Data extracted from a collection
* * *

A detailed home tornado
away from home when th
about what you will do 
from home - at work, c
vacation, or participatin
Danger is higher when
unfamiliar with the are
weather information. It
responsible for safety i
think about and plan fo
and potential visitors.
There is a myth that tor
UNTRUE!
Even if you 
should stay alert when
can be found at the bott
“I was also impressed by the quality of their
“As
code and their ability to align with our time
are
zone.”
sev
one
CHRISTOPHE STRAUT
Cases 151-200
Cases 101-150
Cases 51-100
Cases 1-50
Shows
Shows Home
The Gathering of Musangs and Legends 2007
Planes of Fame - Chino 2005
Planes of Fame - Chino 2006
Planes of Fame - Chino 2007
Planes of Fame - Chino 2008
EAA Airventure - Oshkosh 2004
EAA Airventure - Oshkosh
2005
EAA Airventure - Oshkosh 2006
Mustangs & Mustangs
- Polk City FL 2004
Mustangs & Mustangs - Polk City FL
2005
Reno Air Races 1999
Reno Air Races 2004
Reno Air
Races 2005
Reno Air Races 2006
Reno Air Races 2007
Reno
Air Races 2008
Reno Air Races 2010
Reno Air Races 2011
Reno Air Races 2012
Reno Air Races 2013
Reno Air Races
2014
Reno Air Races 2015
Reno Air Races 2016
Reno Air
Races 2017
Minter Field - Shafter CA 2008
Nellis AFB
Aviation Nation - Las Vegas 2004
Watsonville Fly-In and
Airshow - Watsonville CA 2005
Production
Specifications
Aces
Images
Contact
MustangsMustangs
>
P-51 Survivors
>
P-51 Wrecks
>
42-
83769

* * *

Your objective ▸ Starting with the first line of the entries and ending with the line that has "Reno Air Races 2006", copy each line exactly and add nothing.

Response below ▸
A detailed home tornado
away from home when th
about what you will do 
from home - at work, c
vacation, or participatin
Danger is higher when
unfamiliar with the are
weather information. It
responsible for safety i
think about and plan fo
and potential visitors.
There is a myth that tor
UNTRUE!
Even if you 
should stay alert when
can be found at the bott
“I was also impressed by the quality of their
“As
code and their ability to align with our time
are
zone.”
sev
one
CHRISTOPHE STRAUT
Cases 151-200
Cases 101-150
Cases 51-100
Cases 1-50
Shows
Shows Home
The Gathering of Musangs and Legends 2007
Planes of Fame - Chino 2005
Planes of Fame - Chino 2006
Planes of Fame - Chino 2007
Planes of Fame - Chino 2008
EAA Airventure - Oshkosh 2004
EAA Airventure - Oshkosh
2005
EAA Airventure - Oshkosh 2006
Mustangs & Mustangs
- Polk City FL 2004
Mustangs & Mustangs - Polk City FL
2005
Reno Air Races 1999
Reno Air Races 2004
Reno Air
Races 2005
Reno Air Races 2006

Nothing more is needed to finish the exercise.